Dalhousie's Brand Guidelines offer useful information to ensure consistency across platforms and presentations. Using common components in your presentation from the guidelines, such as the logo, colors and font, identifies you as a member of the Dalhousie community.

Delivery of Your Presentation:

  • Moderate your speech speed and use inflection – try to be conversational with good pronunciation. Pause when you want viewers to reflect on something you have said.
  • Don’t panic when you stumble or stutter over a word. This is normal.
  • Limit hand gestures, movement and body language as well as distracting clothes/jewellery.
  • Attempt to maintain eye contact with your camera/audience.
  • Remember you are speaking to others, consider having someone in the room with you behind the camera that you can “speak to”.
  • Know your slides and content but if a script is helpful to keep on track, try not to sound like you are reading and try to use it as reference so you can maintain as much eye contact as possible with camera (audience).
  • Humour: Is in the eye of the beholder – use with caution.


  • Plan for a minimum of 25% of your presentation to be interactive. This can be you interacting with learners (show of hands), learners interacting with others (pair-share), or learners interacting with your content (reflection).
  • When presenting virtually, discuss what interactivity options are available to you well in advance. This could include a chat function, breakout rooms, or a polling feature. Be sure to include online learners in discussion!
  • Include quiz and reflective questions to consolidate learning. Allow sufficient time for Q+A (with guidance from hosts).  
  • MS Teams whiteboards can allow for more audience participation in a live presentation.

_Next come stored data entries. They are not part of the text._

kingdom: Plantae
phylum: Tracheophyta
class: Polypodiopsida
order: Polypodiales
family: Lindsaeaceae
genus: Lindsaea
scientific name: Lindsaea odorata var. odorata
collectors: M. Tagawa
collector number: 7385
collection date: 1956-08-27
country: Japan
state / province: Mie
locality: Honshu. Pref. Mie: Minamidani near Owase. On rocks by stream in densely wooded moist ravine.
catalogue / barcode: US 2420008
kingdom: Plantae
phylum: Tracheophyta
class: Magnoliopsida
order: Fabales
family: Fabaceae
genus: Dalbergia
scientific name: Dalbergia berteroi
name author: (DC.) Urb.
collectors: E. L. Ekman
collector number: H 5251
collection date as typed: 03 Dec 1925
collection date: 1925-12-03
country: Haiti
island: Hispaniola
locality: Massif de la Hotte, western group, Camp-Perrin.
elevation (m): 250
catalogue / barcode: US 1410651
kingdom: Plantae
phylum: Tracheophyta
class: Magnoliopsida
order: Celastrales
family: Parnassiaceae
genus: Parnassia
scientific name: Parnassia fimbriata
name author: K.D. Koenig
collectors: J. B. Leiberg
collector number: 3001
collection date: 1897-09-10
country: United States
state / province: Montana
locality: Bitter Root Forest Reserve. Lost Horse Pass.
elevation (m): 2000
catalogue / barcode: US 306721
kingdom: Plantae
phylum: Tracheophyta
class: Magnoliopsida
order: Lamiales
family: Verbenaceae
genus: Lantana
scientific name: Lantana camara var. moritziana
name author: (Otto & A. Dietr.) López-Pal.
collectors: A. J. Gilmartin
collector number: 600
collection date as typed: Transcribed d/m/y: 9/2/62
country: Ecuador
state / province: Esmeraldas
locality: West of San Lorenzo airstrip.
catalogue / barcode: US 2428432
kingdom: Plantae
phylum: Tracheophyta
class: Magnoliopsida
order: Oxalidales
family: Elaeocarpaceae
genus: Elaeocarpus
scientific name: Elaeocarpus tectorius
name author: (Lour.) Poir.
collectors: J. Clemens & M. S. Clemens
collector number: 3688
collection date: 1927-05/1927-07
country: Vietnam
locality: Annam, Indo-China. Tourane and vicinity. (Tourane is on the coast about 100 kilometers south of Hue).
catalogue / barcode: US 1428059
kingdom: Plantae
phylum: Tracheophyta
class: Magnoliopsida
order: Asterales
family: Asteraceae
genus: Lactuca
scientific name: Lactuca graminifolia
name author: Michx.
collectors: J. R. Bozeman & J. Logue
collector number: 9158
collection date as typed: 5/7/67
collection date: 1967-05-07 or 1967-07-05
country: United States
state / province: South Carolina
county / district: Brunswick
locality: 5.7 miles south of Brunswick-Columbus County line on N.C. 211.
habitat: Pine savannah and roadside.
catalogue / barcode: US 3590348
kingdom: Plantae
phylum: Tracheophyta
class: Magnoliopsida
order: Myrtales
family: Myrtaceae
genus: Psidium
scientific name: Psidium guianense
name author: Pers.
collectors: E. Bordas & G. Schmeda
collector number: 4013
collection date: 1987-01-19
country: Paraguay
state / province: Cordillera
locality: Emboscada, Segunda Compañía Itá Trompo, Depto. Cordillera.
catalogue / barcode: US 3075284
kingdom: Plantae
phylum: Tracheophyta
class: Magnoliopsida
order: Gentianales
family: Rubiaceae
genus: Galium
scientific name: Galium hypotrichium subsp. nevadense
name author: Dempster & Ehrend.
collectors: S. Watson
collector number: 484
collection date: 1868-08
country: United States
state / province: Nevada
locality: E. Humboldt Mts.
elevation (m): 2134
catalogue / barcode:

Tips for Presenting Virtually

  • We are here to support you when preparing a virtual presentation.
  • Reach out to the Centre for Learning and Teaching for advice from Educational Developers for creating online course material.
  • If you are a Dalhousie faculty/staff member, reach out to IT support (MedIT) for advice and support in using MSTeams, VC equipment and creating podcasts. They are a tremendous resource.
  • Become familiar with the format of the presentation and what you will be using (Adobe Connect, MSTeams, AV recording team etc.).
  • Check for compatibility issues between your formatting and the webinar presentation program.

Don't forget the moderator!

  • When planning a conference that will include both in person and online participants, it is best to include a moderator who can field questions and ensure all participants have a chance to participate.
  • See our recommended Moderator Strategies for Success [pdf 682 KB].

And finally, Practice, Practice, Practice!